BEGIN Excerpt provided

Star Wars: Episode IV – A New Hope became the hottest ticket in town when it hit cinemas in 1977. People were in love with the dynamic chemistry between the different characters. Everyone wanted a piece of the action. So much so that many movies jumped on the Star Wars bandwagon.
Star Wars: Episode IV – A New Hope broke records on the box office, and paved the foundation for a new era of science fiction movies. Sci-fi movies were considered ‘risky business’ back in the mid-’70s. But, Star Wars shattered through those perceptions and showed a revamped form of cinema to the audience.
From Han Solo to Chewie, from Luke to Leia, every character was loved by the audience, and they wanted more. This is why there was a rush to create a series of movies that tried to capitalise on the success of George Lucas and Star Wars, to jump on the bandwagon. They tried to step into the arena to claim some of the ongoing buzz for sci-fi movies.

END Excerpt provided
BEGIN Entries shown

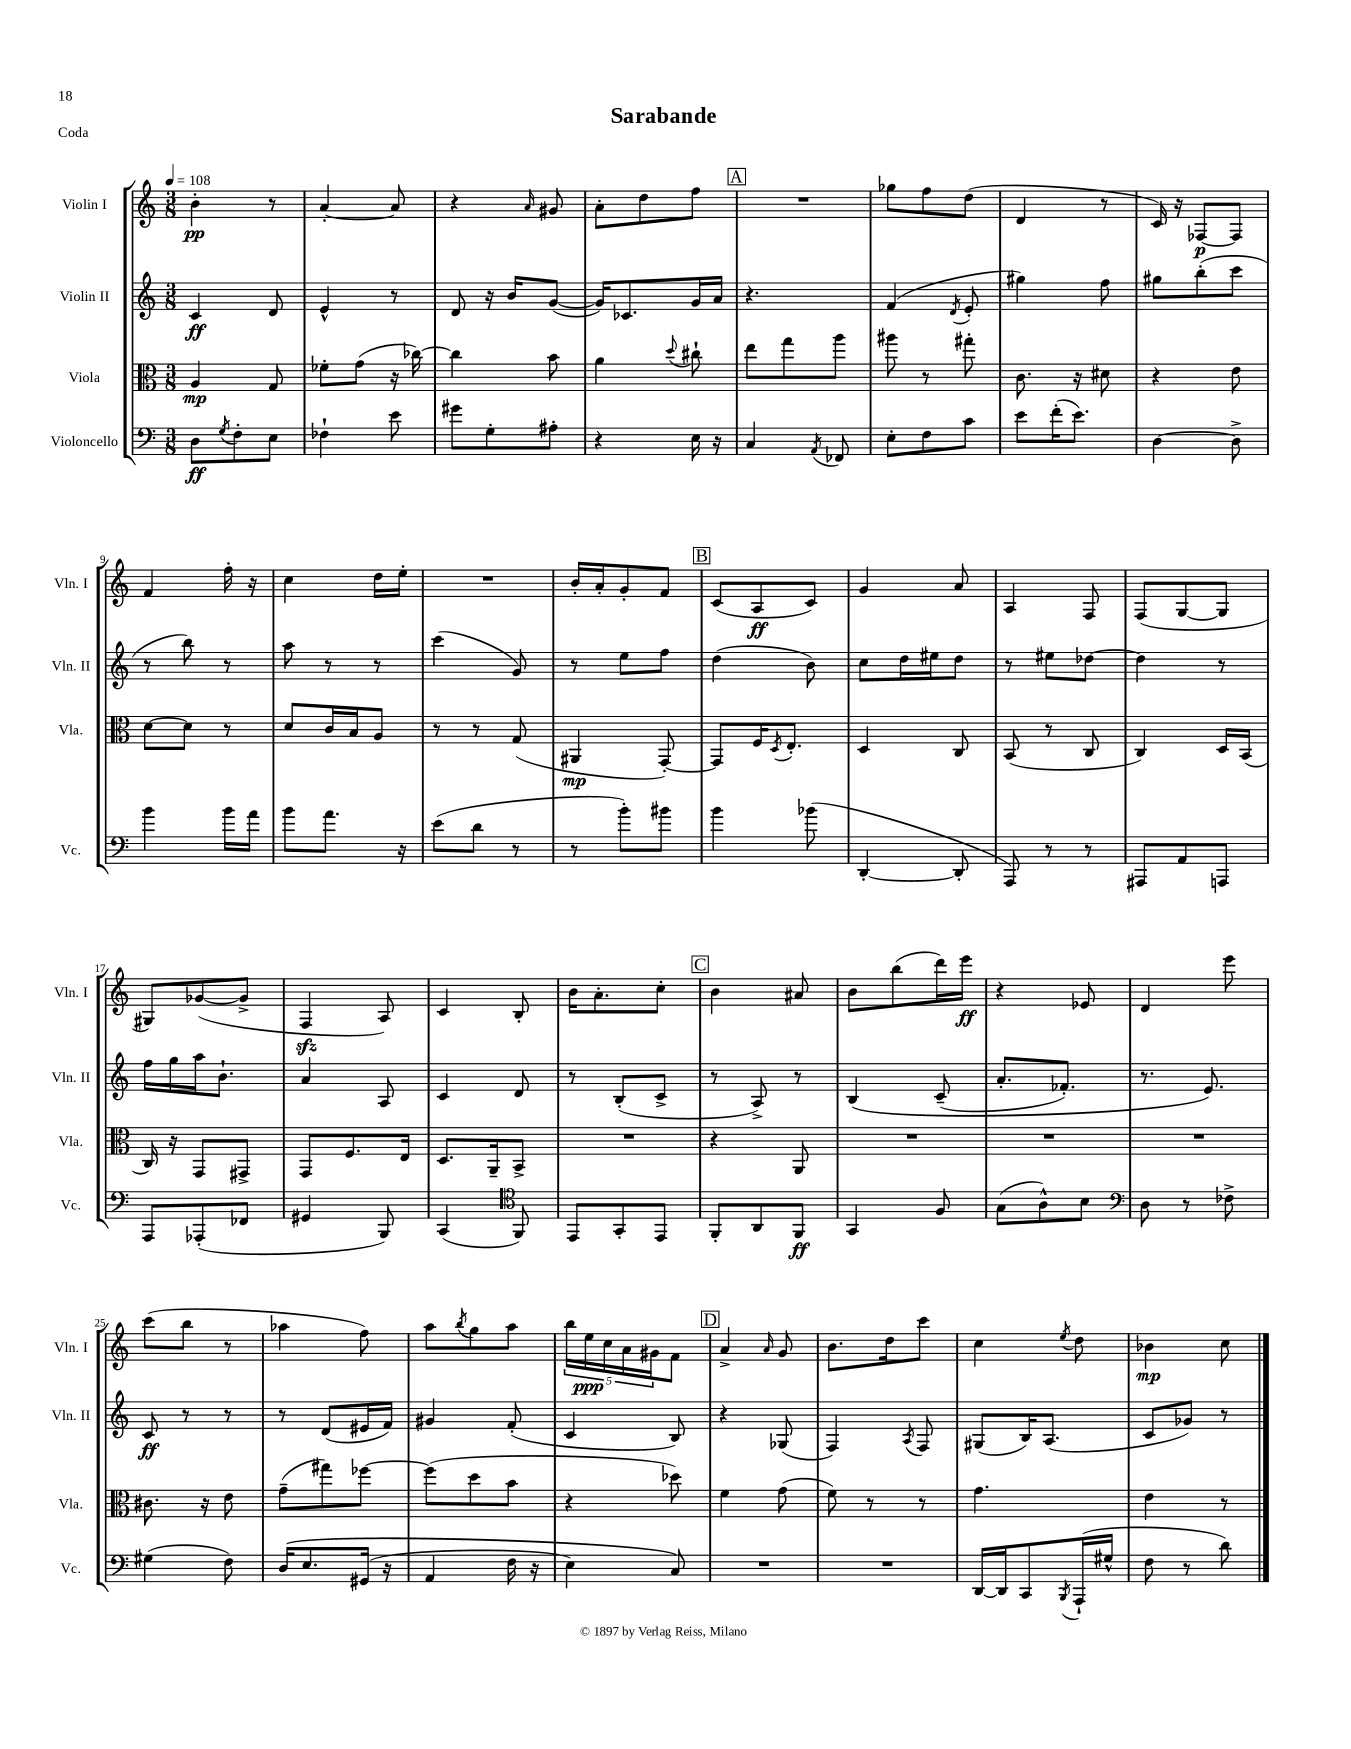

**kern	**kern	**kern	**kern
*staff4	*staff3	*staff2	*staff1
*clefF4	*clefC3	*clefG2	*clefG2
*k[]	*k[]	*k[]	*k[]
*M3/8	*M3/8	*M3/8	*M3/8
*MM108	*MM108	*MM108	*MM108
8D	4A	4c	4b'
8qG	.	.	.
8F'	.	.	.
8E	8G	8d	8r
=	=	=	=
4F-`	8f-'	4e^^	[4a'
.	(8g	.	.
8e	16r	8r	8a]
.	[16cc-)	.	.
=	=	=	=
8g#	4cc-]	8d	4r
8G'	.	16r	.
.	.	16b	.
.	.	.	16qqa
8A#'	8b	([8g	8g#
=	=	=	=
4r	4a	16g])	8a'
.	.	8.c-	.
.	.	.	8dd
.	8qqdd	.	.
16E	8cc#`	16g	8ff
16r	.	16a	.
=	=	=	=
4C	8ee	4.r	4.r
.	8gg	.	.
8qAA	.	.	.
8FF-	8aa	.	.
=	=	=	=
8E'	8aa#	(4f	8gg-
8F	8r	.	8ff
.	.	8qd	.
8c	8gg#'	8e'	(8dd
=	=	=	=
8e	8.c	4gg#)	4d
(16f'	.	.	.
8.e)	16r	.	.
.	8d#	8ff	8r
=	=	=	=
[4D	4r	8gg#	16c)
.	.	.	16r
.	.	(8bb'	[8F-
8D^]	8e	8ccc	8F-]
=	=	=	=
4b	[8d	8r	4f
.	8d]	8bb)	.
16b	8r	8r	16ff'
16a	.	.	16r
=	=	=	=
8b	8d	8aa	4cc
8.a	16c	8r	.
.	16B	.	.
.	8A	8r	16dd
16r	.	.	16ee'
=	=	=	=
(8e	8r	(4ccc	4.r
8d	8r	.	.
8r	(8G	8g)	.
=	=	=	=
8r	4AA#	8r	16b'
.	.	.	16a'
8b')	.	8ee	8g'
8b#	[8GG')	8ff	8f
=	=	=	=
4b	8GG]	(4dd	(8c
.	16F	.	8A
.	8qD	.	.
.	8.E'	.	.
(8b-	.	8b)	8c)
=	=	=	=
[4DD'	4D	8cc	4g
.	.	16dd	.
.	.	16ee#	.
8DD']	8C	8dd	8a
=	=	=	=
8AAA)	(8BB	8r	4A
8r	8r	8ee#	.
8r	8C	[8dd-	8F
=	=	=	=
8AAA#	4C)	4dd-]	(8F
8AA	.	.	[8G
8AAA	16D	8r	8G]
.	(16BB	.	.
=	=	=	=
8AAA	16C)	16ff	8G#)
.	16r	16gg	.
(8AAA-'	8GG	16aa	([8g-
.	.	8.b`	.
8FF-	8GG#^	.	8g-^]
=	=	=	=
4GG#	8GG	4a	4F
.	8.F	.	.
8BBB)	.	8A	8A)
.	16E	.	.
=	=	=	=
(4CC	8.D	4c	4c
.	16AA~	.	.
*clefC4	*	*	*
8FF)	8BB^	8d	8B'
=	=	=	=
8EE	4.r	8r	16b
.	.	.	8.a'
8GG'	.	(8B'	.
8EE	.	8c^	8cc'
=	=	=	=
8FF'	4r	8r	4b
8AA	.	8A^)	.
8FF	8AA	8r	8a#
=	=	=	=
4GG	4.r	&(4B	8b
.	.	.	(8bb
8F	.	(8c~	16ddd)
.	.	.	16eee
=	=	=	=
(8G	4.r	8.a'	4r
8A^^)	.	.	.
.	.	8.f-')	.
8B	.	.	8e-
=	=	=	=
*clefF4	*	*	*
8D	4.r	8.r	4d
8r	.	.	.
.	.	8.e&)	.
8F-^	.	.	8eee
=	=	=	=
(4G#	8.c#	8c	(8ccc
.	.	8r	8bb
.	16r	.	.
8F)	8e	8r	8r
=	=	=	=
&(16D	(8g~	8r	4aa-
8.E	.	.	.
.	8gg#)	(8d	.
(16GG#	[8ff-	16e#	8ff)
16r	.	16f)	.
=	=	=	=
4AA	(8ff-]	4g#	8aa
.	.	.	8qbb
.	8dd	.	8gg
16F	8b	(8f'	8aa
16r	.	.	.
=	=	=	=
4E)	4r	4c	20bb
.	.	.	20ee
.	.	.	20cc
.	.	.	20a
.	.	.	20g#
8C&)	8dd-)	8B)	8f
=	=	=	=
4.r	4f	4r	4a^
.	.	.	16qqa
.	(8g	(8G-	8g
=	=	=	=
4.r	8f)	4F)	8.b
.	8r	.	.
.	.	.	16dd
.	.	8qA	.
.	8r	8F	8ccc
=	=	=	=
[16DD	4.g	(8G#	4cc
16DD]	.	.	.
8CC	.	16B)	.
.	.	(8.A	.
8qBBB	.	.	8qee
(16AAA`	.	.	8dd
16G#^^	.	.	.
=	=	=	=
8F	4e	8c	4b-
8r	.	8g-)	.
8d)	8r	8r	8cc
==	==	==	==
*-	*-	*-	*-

END Entries shown

▶ **Task details**: Repeat the passage above about Star Wars and the movies that followed its success, word for word and in full.

▶ **Response to the task**:
Star Wars: Episode IV – A New Hope became the hottest ticket in town when it hit cinemas in 1977. People were in love with the dynamic chemistry between the different characters. Everyone wanted a piece of the action. So much so that many movies jumped on the Star Wars bandwagon.
Star Wars: Episode IV – A New Hope broke records on the box office, and paved the foundation for a new era of science fiction movies. Sci-fi movies were considered ‘risky business’ back in the mid-’70s. But, Star Wars shattered through those perceptions and showed a revamped form of cinema to the audience.
From Han Solo to Chewie, from Luke to Leia, every character was loved by the audience, and they wanted more. This is why there was a rush to create a series of movies that tried to capitalise on the success of George Lucas and Star Wars, to jump on the bandwagon. They tried to step into the arena to claim some of the ongoing buzz for sci-fi movies.